» 原文:
----------------------------------------

带有IN(?)的mySQL bind_param

Question

在我的所有查询上使用bind_param，我现在希望使用一个IN(?)，其中列表中的元素数量可以变化。

我在这里使用的SQLout函数基本上执行$sql_db->prepare、->bind_param、->execute()、->store_result()、->bind_result

// the code below does not work as the query only matches on element 'a':
$locations = ('a','b','c','d','e');

SQLout ("SELECT Name FROM Users WHERE Locations IN (?)",
    array('s', $locations), array(&$usrName));


// the code below does work as a brute-force method,
// but is not a viable solution as I can't anticipate the number of elements in $locations going forward:

SQLout ("SELECT Name FROM Users WHERE Locations IN (?,?,?,?,?)",
    array('sssss', $locations[0],$locations[1],$locations[2],$locations[3],$locations[4]), array(&$usrName));

有没有人想出一个更优雅的解决方案呢？

----------------------------------------

» 数据摘录:
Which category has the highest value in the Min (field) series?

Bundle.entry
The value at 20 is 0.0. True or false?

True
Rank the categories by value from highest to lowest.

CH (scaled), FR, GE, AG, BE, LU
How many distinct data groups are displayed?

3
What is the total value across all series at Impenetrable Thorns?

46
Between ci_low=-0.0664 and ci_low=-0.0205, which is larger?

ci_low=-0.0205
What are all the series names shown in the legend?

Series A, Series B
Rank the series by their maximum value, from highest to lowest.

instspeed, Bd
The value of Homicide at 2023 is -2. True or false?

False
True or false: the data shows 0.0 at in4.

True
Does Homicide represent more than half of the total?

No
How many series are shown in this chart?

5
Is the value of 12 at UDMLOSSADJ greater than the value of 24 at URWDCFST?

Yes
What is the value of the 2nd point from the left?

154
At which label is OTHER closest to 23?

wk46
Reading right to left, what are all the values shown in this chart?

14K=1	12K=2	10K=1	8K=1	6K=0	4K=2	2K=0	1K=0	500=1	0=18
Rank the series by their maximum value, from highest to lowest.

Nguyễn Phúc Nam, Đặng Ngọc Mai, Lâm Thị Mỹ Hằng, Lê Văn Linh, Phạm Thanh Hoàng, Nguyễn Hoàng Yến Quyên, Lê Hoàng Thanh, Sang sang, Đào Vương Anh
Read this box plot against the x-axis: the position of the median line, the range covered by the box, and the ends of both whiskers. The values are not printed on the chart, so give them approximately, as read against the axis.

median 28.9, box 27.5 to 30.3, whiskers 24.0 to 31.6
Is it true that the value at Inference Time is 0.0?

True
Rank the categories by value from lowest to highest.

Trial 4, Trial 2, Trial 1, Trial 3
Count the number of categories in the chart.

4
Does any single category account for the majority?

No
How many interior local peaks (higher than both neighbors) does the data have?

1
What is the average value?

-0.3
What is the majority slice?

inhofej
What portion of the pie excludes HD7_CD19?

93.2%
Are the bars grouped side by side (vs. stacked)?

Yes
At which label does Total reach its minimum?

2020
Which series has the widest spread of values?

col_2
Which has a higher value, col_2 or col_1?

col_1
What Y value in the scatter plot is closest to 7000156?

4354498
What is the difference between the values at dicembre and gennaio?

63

----------------------------------------

» 待完成任务:
A. 用两句话概括原文的内容。
B. 原文中，提问者为什么认为IN(?,?,?,?,?)的写法不是可行的方案？用一句话说明。
C. 请把原文中以“我在这里使用的SQLout函数”开头的段落改写成列表。

» 练习答案:
A. 提问者在所有查询中都使用bind_param，现在想在IN(?)中使用元素数量可变的列表。单个占位符的写法只匹配到元素'a'，写出五个占位符的蛮力方法虽然可行，但无法预知$locations今后的元素数量，因此提问者在寻求更优雅的解决方案。

B. 因为提问者无法预料今后$locations中会有多少个元素。

C.
SQLout函数基本上执行以下操作：
- $sql_db->prepare
- ->bind_param
- ->execute()
- ->store_result()
- ->bind_result